When legendary BBC/PBS commentator Alistair Cooke died a few years
ago, it was like losing your grandfather, whose wisdom you would now
have to do without. Now we've lost Walter Cronkite, who told us every
night "And that's the way it is." Great was the impact of these
authoritative chroniclers of the Twentieth Century.
Cronkite, who hosted a weekly documentary series "The 20th Century" as well as two decades' worth of the evening news for CBS, epitomized the best of broadcast journalism. His presence was reassuring, even if the news he was relating was of the most jarring sort: war (Vietnam), assassination (the Kennedys, MLK), or revolution (Iran, and the ensuing hostage crisis).
In TPM, David Kurtz provides a touching remembrance of a childhood influenced by this father figure.
The passing of Walter Cronkite also reminds us of the demise of The News, as in "did you see The News last night?" It was mainly a reference to Cronkite's CBS Evening News, and it invariably included reports from a string of American correspondents positioned across the globe.
Cronkite and his international team are now gone, replaced by pretty boy (or girl) anchors who rely on technicians whose prowess with pixels cannot patch over the lack of depth or analysis. Cronkite had an amazing team of journalists, reporters like him who had covered World War II with Edward R. Murrow: men like Eric Severeid, who died in 1992, and Richard C. Hottelet, whose work had landed him in a Nazi jail.
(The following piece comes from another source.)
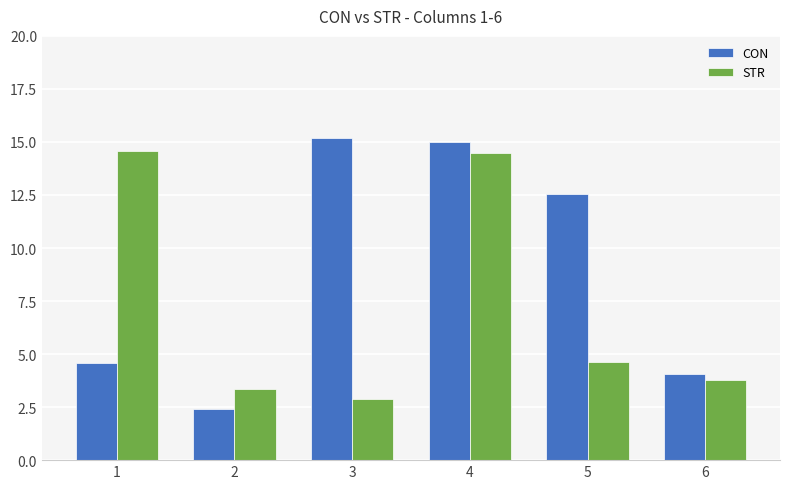

What is the maximum value shown in the chart?

15.2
Cronkite and his colleagues were literate, homespun, authoritative, and must have been appalled in ensuing years by the downward spiral of TV "journalism" that is embodied by the likes of Fox News.
Readers in the US will be able to watch the CBS tribute, "That's The Way It Was: Remembering Walter Cronkite" (image), tomorrow Sunday 19 July at 7:00 PM EST; for the rest of us, they have put up a nice page of text and video here.
Walter Cronkite, the original "avuncular American."